◆ **Excerpted text**
PHOENIX, June 9 (UPI) -- U.S. Rep. Gabrielle Giffords' chief of staff said the congresswoman, injured in a Tucson shooting spree in January, is not close to returning to Congress.
Pia Carusone told The Arizona Republic it's difficult to assess Giffords' situation.
"We do a lot of inferring with her because her communication skills have been impacted the most," Carusone said in a report published Thursday. "If you think of it as someone who is able to communicate with you clearly, it is easy to test them. You can ask them a series of questions, and you can get clear answers back. Whereas with Gabby, what we've been able to infer and what we believe is that her comprehension is very good. I don't know about percentage-wise or not, but it's close to normal, if not normal."
Carusone said Giffords, D-Ariz., who sustained critical injuries to the head during the shooting spree that left 13 dead and six wounded, is still unable to communicate in complete sentences.
"She is borrowing upon other ways of communicating. Her words are back more and more now, but she's still using facial expressions as a way to express," Carusone told the newspaper. "Pointing. Gesturing. Add it all together, and she's able to express the basics of what she wants or needs. But, when it comes to a bigger and more complex thought that requires words, that's where she's had the trouble. …
"When she is trying to come up with a word or a sentence and she's clearly struggling, putting everything she's got into it, and sometimes she's not successful. When she is, there's a relief that comes across her face that she has found the word. But when she can't come up with that, it is absolute frustration."
Asked about Giffords' future in politics, Carusone said no decisions will be made in the immediate future.
"The only firm timetable is the legal timetable, and that is May of 2012, when petitions are due for re-election," Carusone said. "That's a firm timetable. Short of that, we'd love to know today what her life will be, what her quality of life will be, which will determine whether she'll be able to run for office and all sorts of other things involving her life. But we just don't know yet. …
"We're about halfway through the process that is the most important time for recovery. Patients recover for the rest of their lives, but it's the first 12 to 14 months that you make the biggest jumps. … In the doctors' minds, it's not even close to when you begin to make the final prognosis for the quality of her life."

◆ **Activities**
A - According to the Giffords report, what is Pia Carusone's role?
B - Please copy the Giffords report between "PHOENIX, June 9" and "assess Giffords' situation.", inclusive, renaming "congresswoman" as "lawmaker".
The rows are separate material, unrelated to the Giffords report.

◆ **Dataset entries**
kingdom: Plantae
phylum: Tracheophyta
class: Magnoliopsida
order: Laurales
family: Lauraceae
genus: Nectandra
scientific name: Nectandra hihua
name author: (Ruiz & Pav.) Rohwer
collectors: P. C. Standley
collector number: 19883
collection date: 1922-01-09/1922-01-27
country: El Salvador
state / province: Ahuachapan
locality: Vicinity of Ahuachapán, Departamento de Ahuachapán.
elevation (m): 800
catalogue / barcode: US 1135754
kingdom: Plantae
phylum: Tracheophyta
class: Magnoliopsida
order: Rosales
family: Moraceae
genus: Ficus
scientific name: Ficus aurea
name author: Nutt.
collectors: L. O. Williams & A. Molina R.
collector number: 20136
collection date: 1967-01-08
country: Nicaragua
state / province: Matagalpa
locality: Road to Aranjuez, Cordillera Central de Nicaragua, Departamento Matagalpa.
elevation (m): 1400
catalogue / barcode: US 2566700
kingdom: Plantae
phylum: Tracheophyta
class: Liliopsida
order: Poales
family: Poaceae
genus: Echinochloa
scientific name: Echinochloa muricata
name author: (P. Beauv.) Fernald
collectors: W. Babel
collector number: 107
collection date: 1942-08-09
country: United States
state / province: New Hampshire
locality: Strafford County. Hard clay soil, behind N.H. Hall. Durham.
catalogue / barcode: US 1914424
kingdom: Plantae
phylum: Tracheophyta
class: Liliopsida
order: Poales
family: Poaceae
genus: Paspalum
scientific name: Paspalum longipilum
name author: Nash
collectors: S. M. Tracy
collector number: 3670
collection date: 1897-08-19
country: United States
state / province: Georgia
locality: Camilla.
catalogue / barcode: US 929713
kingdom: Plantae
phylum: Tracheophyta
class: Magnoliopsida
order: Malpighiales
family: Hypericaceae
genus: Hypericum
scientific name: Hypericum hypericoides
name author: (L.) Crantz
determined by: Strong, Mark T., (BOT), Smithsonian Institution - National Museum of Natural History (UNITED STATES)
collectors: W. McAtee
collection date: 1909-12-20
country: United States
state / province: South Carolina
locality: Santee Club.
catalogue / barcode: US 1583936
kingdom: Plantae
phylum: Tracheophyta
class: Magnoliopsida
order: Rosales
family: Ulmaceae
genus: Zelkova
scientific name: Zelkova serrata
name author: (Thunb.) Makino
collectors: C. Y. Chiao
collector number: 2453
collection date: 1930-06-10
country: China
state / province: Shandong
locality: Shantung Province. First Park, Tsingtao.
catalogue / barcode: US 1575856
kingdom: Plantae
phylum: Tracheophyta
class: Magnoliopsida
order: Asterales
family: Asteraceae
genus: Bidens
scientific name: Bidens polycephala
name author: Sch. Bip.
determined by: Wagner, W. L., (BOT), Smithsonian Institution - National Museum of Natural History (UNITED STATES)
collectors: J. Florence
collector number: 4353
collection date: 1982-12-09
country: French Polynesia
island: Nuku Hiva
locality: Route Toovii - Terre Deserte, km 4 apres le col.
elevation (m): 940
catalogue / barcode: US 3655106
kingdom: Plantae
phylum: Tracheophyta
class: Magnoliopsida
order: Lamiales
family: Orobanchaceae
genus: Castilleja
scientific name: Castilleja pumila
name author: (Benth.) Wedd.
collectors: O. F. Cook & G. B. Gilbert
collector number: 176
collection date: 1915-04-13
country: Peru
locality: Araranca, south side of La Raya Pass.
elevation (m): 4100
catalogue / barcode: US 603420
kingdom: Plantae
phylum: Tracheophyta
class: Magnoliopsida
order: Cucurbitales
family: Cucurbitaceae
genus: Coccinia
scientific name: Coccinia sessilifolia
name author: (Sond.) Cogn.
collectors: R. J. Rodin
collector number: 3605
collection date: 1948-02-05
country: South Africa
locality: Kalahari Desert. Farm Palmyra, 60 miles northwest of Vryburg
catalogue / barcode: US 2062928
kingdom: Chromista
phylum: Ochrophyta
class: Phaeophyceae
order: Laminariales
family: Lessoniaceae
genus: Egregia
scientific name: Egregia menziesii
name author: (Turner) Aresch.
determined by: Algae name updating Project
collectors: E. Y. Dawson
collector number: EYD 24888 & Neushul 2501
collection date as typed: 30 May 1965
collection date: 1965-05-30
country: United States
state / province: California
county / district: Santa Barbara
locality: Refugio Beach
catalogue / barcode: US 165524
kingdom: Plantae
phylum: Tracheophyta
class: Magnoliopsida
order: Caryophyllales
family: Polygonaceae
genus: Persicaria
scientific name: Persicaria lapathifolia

◆ **Exercise responses**
A - She is Gabrielle Giffords' chief of staff.

B -
PHOENIX, June 9 (UPI) -- U.S. Rep. Gabrielle Giffords' chief of staff said the lawmaker, injured in a Tucson shooting spree in January, is not close to returning to Congress.
Pia Carusone told The Arizona Republic it's difficult to assess Giffords' situation.